Anzitutto i fruitori, gli alunni, apprendono come trasferire le conoscenze tra i diversi ambiti di studio, a ragionare utilizzando il Problem Solving e il pensiero computazionale, a porsi le domande nel modo e nel momento giusto; apparecchi quali la stampante 3D o il Coding li aiutano a diventare fruitori attivi: una volta compreso cosa c’è dietro ad ogni device tecnologico iniziano a sviluppare progetti personali, mettendosi in gioco e provando a costruire con le proprie mani i dispositivi che saranno utili sia per il loro “lavoro” scolastico, sia per la loro quotidianità, sia per il loro futuro professionale.

In pratica si parla di una officina didattica guidata con esperienze controllate: questa è la strategia educativa di base perchè non è sufficiente la conoscenza, non è importante solo ciò che si sa, ben più utile e definitivo è sapere cosa si fa con quello che si sa!

Per coniugare metodi didattici e formativi con la realtà tecnologica e digitale i giovani makers si assumono i rischi di un percorso empirico, laddove anche l’errore costituisce un momento formativo; ovviamente all’interno di uno spazio guidato che riconosce e gratifica sia il piano individuale sia il piano della comunità e dei gruppi di collaborazione.

In secondo luogo, gli insegnanti utilizzano gli strumenti messi a disposizione da altri makers adattando e riadattando i prototipi preesistenti alle proprie esigenze oppure configurandone di nuovi: il tutto mantenendo costi di ausili e dispositivi irrisori con la Rete che offre numerosi progetti, sia tangibili (Stampa 3D o Arduino) sia digitali (app e software didattici), personalizzabili in base alle esigenze della classe o dell’alunno con cui si lavora.

Inoltre, per chi lavora con  tecniche di insegnamento Evidence Based presentano due grandi possibilità: in primo luogo, permettono di realizzare applicazioni o oggetti gratificanti per gli studenti, che racchiudono caratteristiche in grado di stimolare la dimensione motivazionale e relazionale oltre che autovalutativa; in secondo luogo prevedono una delega del compito di raccolta dati al computer o al tablet.

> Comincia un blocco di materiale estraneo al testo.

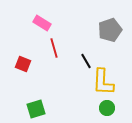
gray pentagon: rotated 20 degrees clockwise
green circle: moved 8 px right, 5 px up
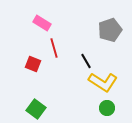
red square: moved 10 px right
yellow L-shape: rotated 60 degrees counterclockwise
green square: rotated 36 degrees counterclockwise
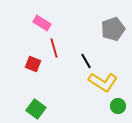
gray pentagon: moved 3 px right, 1 px up
green circle: moved 11 px right, 2 px up
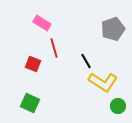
green square: moved 6 px left, 6 px up; rotated 12 degrees counterclockwise
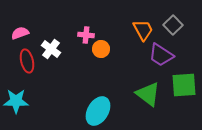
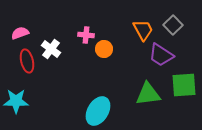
orange circle: moved 3 px right
green triangle: rotated 44 degrees counterclockwise
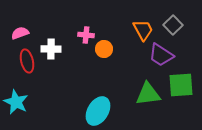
white cross: rotated 36 degrees counterclockwise
green square: moved 3 px left
cyan star: moved 1 px down; rotated 25 degrees clockwise
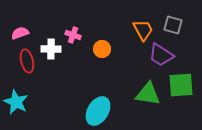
gray square: rotated 30 degrees counterclockwise
pink cross: moved 13 px left; rotated 14 degrees clockwise
orange circle: moved 2 px left
green triangle: rotated 16 degrees clockwise
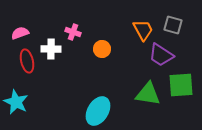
pink cross: moved 3 px up
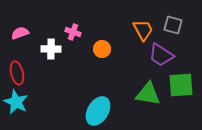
red ellipse: moved 10 px left, 12 px down
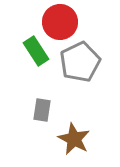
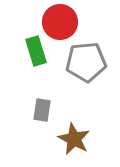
green rectangle: rotated 16 degrees clockwise
gray pentagon: moved 6 px right; rotated 21 degrees clockwise
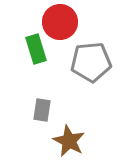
green rectangle: moved 2 px up
gray pentagon: moved 5 px right
brown star: moved 5 px left, 2 px down
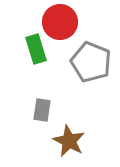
gray pentagon: rotated 27 degrees clockwise
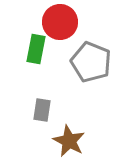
green rectangle: rotated 28 degrees clockwise
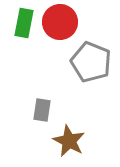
green rectangle: moved 12 px left, 26 px up
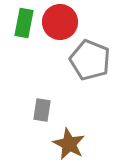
gray pentagon: moved 1 px left, 2 px up
brown star: moved 3 px down
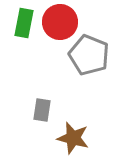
gray pentagon: moved 1 px left, 5 px up
brown star: moved 4 px right, 6 px up; rotated 12 degrees counterclockwise
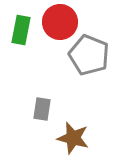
green rectangle: moved 3 px left, 7 px down
gray rectangle: moved 1 px up
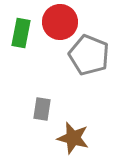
green rectangle: moved 3 px down
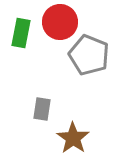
brown star: rotated 20 degrees clockwise
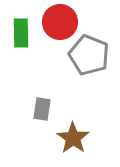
green rectangle: rotated 12 degrees counterclockwise
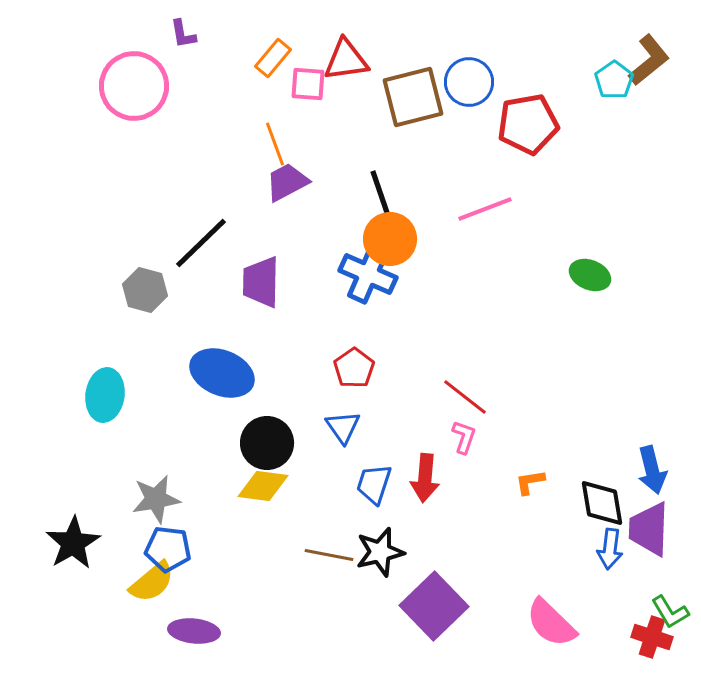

Sulla base di quanto detto finora, risulta chiaro che i vantaggi derivanti dall’incontro tra la dimensione Maker e la dimensione educativa sono molteplici sia per gli insegnanti sia per gli allievi: basti pensare che entrambi gli attori del processo educativo, con adeguata informazione e formazione, possono giungere alla piena autonomia nella creazione di strumenti, materiali e immateriali sempre più vicini al loro modo di operare nell’ambiente scolastico.